In 2002 is een nieuwe zeer zeldzame vorm van Polyposis ontdekt die wordt veroorzaakt door een defect in het MUTYH-gen (MAP). Het aantal poliepen bij MAP-patiënten varieert meestal van 10 tot een paar honderd. Het ziektebeeld lijkt op FAP maar bij MAP zijn er minder poliepen die meestal op iets oudere leeftijd ontstaan dan bij de ‘klassieke’ polyposis.
Overerving
MAP wordt autosomaal recessief overgeërfd. Dat wil zeggen dat allebei de ouders de afwijking in het gen moeten hebben om deze aandoening over te erven. Voordat de aandoening tot uiting komt moet iemand met MAP dus tweemaal een afwijkend MUTYH-gen hebben; één van de moeder en één van de vader.
Als beide partners drager zijn van het afwijkend MUTYH-gen, dan is de kans 1 op 4 (25 %) dat hun kind beide MUTYH-genen (van vader en moeder) heeft overgeërfd. Het kind krijgt het ziektebeeld; zie hieronder.
Als er maar één ouder een afwijkend MUTYH-gen heeft, kunnen de kinderen één MAP-gen overerven maar ontstaat er geen ziektebeeld.
Dus kinderen van één ouder met het MUTYH-gen (uitgaande dat de andere ouder het niet heeft) kunnen één mutatie erven en worden drager van het MUTYH-gen. Zij hebben geen poliepen en geen verhoogde kans op darmkanker. Er is dus geen ziektebeeld bij hen.
Ziektebeeld
MAP geeft hetzelfde ziektebeeld als FAP maar dan in mildere vorm. Vaak ontstaan poliepen op latere leeftijd (rond de 30e jaar). Ook bij MAP is er vanwege de poliepen een verhoogde kans op darmkanker.
De poliepen zijn goedaardig, maar na verloop van tijd kan dikke darmkanker ontstaan. Zonder controles of een operatie krijgen 60 tot 70 van de 100 mensen met MAP, darmkanker. Sommige mensen met MAP krijgen ook poliepen in de twaalfvingerige darm. Deze mensen hebben een kans van ongeveer 4% (4 op de 100 van deze mensen) op kanker van de twaalfvingerige darm.
Lees meer over MAP in de folder
Een zeer zeldzame vorm van Polyposis is het syndroom van Peutz-Jeghers. Deze vorm wordt veroorzaakt door een afwijking in het STK11-gen.
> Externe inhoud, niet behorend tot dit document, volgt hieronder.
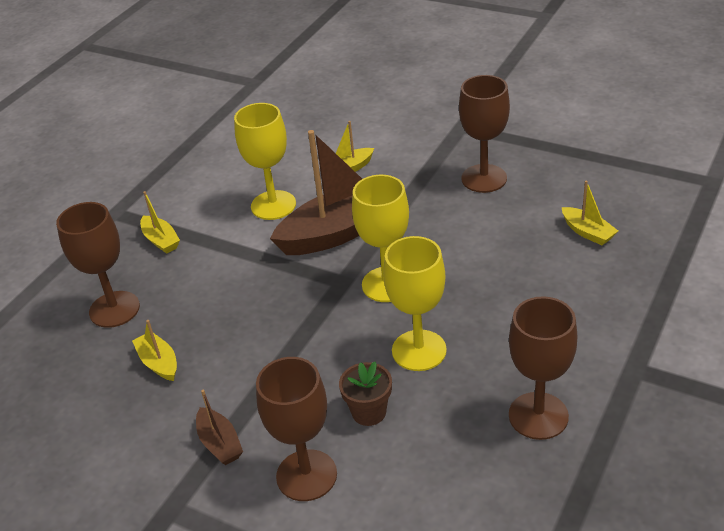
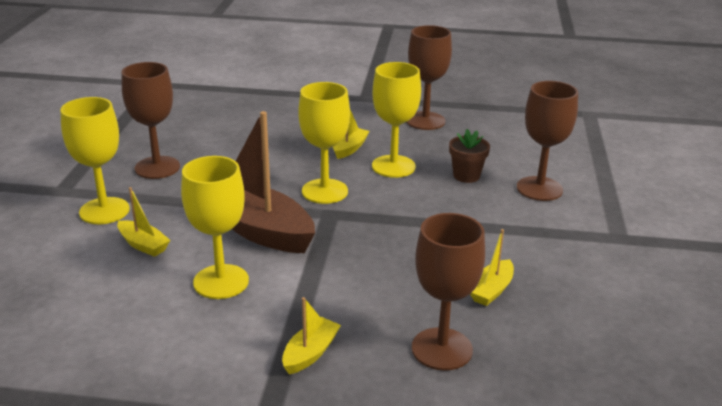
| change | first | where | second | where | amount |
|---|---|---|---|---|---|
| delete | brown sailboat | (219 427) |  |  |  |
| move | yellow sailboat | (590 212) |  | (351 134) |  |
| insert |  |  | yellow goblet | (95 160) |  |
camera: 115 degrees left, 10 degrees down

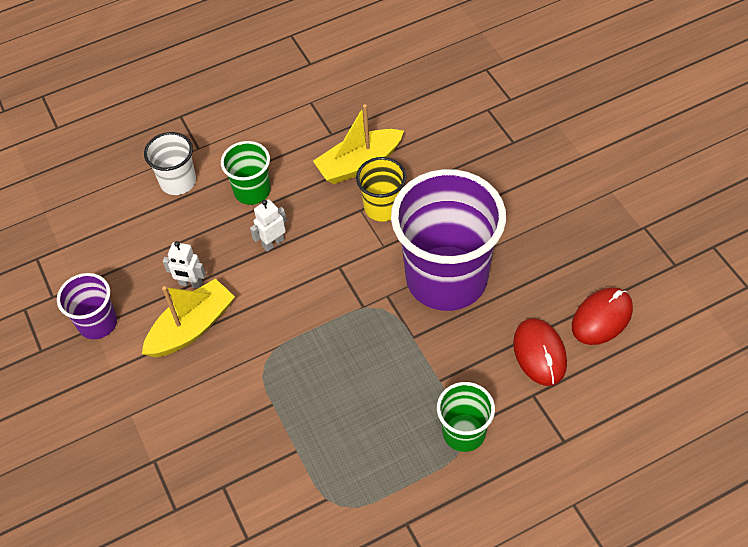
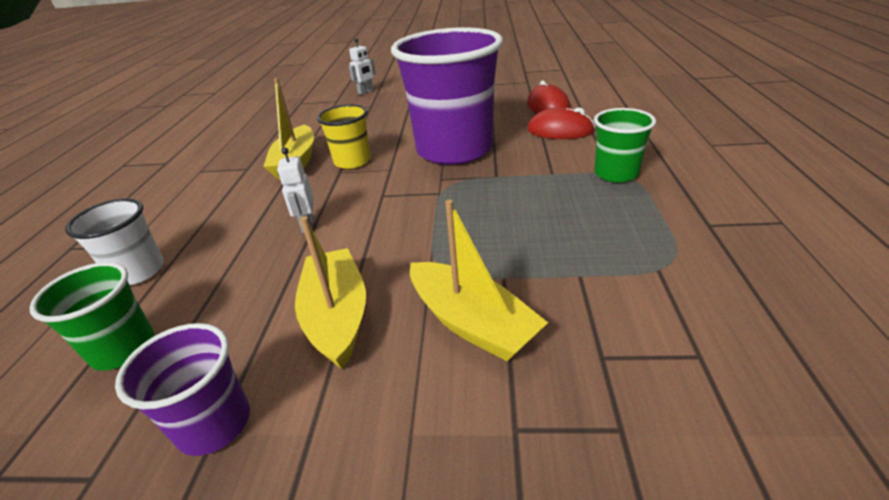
| change | first | where | second | where | amount |
|---|---|---|---|---|---|
| move | white robot figure | (184 264) |  | (362 66) |  |
| move | green tumbler | (246 173) |  | (91 316) |  |
| insert |  |  | yellow sailboat | (479 280) |  |
camera: 60 degrees left, 20 degrees down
De poliepen bij mensen met het Peutz-Jegherssyndroom zijn meestal langzaam groeiende poliepen. In zeldzame gevallen groeit een poliep uit tot een kwaadaardige tumor. Bij het Peutz-Jeghers syndroom ontstaan de poliepen vooral in de dunne darm. Ze kunnen echter ook voorkomen in de dikke darm, de maag en de neus. Daarnaast hebben mensen met dit syndroom op latere leeftijd meer kans op het krijgen van tumoren elders in het lichaam. Ook tumoren in de baarmoeder, eierstokken, borst en longen komen voor. Het aantal poliepen kan per patiënt verschillen. Vanwege de vele poliepen is er ook een kans dat een poliep kwaadaardig kan worden.